Jamieson hizo sólo una o dos preguntas a Furze, para intensificar la impresión original de que Todhunter sólo estaba jugando con la idea del crimen; y Furze convino en que un hombre puede llevar una ficción semejante hasta el último extremo y, sin embargo, en lo íntimo de su corazón, no tener intenciones de matar.

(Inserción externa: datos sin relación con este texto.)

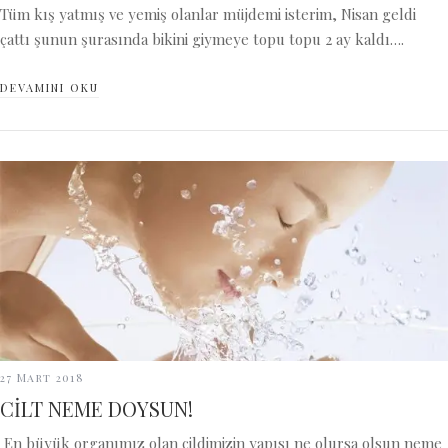
Tüm kış yatmış ve yemiş olanlar müjdemi isterim, Nisan geldi
çattı şunun şurasında bikini giymeye topu topu 2 ay kaldı….
DEVAMINI OKU
27 Mart 2018
CİLT NEME DOYSUN!
En büyük organımız olan cildimizin yapısı ne olursa olsun neme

Todhunter hizo una anotación:

«Es curioso oír discutir sobre uno en forma impersonal. Estoy aprendiendo mucho sobre mí, lo cual sería muy útil si me quedara tiempo suficiente para sacarle provecho. Es una lástima que en la vida corriente no haya oportunidades para algo similar. La gente que no está todavía autosatisfecha de su propia excelencia, podría mejorarse considerablemente, y los que ya lo están podrían aprender mucho también y sin sufrimiento; en tanto que los demasiado humildes se sentirían sorprendidos y agradecidos al conocer sus aspectos buenos. Yo, por ejemplo, no me había dado cuenta antes de que la gente se forma, a menudo, una opinión favorable de mí. Es muy agradable saberlo..., aunque, honestamente, no puedo decir que haya sido muy humilde.»